HANA Text Analysis with Custom Dictionaries
Prerequisites:
With release of HANA SPS07, a lot of new features are available. One of the main features is the support for custom dictionaries in Text Analysis. By default HANA comes with three configurations for text analysis:
One of the main issues you can come across while working on HANA Text Analysis is defining your own custom configurations for Text Analysis engine to work upon. In the following lines, you will find how to create your own custom dictionary, so you could benefit more from HANA text analysis capabilities.
Scenario:
Assume that your company manufactures laptops and have recently launched some new laptops series. You want to know if the consumers out there who have bought the machine are facing any problems or not. The consumers will be definitely tweeting, posting, blogging about the product on the social media.

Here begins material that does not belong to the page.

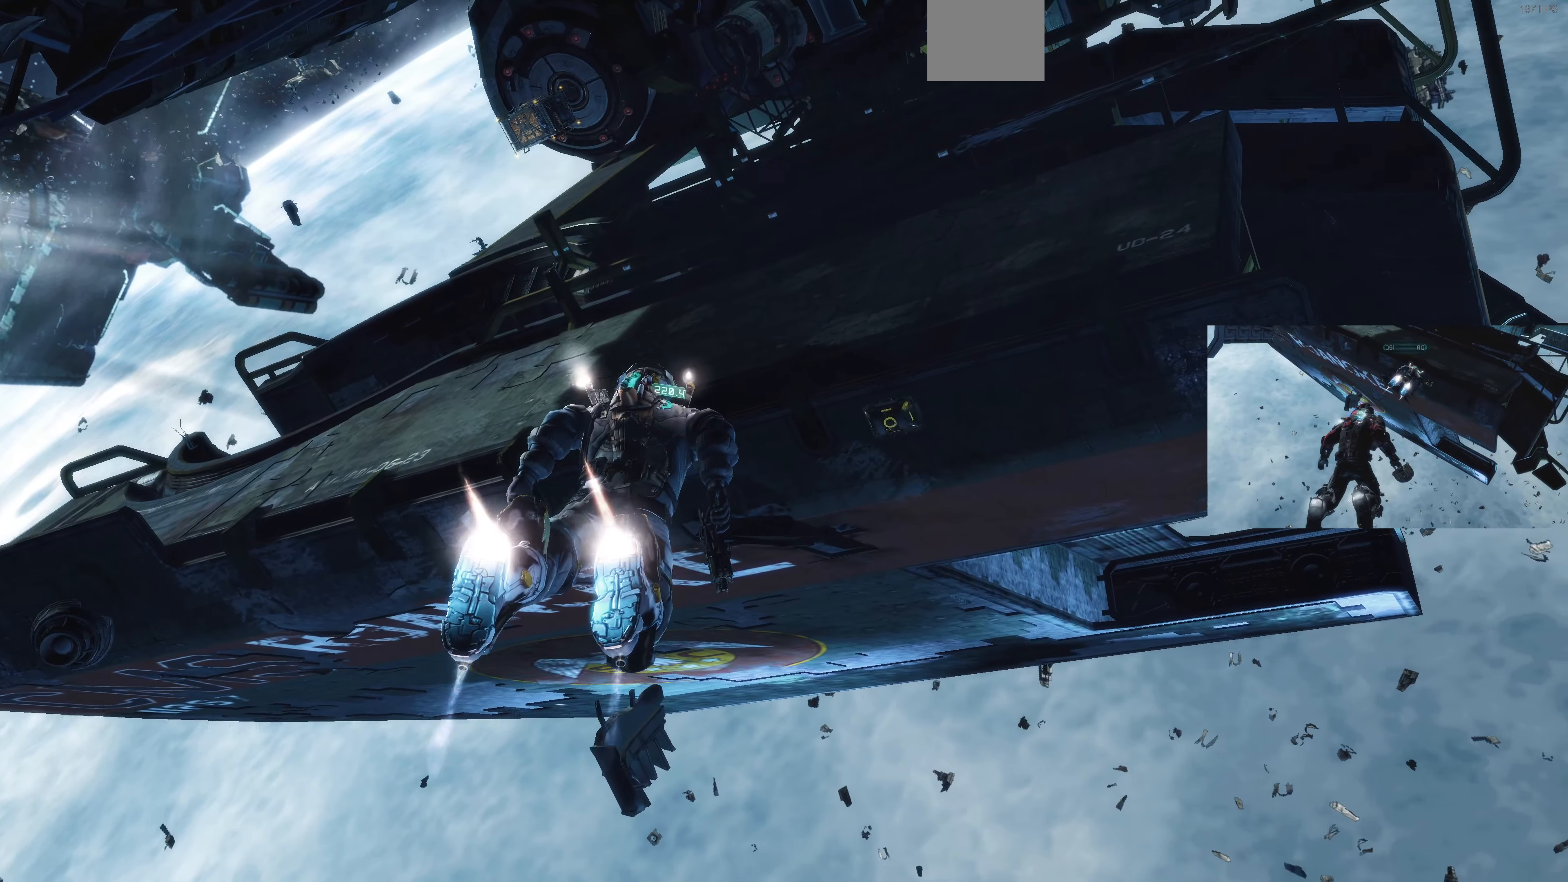
{"buttons": ["L1"], "left_stick": "up-right", "right_stick": "center", "events": [[66, "right_stick", "center"], [266, "left_stick", "up-right"]]}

You are now harvesting massive amount of unstructured data through social media, blogs, forums, e-mails and other mediums. The main motivation behind this will be to gain customer perception about the products (laptops). You may want to receive early warning of product defects and shortfalls and listen to channel and market-specific customer concerns and delights.
With HANA SPS07 we can create custom dictionaries which can be used to detect word/term/phrase occurrences which may not be detected while we run Text Analysis without any custom dictionary.
You need to follow the following steps to get started with custom dictionaries:
1. Create the source XML file
I have created some dummy data in a table with “ID” and “TEXT” columns.
User_tweets table structure
ID | TEXT |
1 | The #lenovo T540 laptop's latch are very loose. |
2 | my laptop's mic is too bad. It can't record any voice. will not be buying #lenovo in near future |
3 | LCD display is gone for my T520. Customer care too is pathetic. |
4 | T530 performance is awesome. Only problem I am facing is with microphone. 😞 |
The mycustomdict.xml file has the following structure:
<?xml version="1.0" encoding="UTF-8"?>
<dictionary name="LAPTOP_COMPONENTS">
<entity_category name="Internal Parts">
<entity_name standard_form="Inverter Board">
<variant name ="InverterBoard"/>
<variant name ="InvertrBoard"/>
</entity_name>
<entity_name standard_form="LCD Cable">
<variant name ="lcdcable"/>
<variant name ="cable lcd"/>
</entity_name>
</entity_category>
</dictionary>
Please refer to the following guide http://help.sap.com/hana/SAP_HANA_Text_Analysis_Extraction_Customization_Guide_en.pdf to know more about the creation of the source xml file to build custom dictionaries.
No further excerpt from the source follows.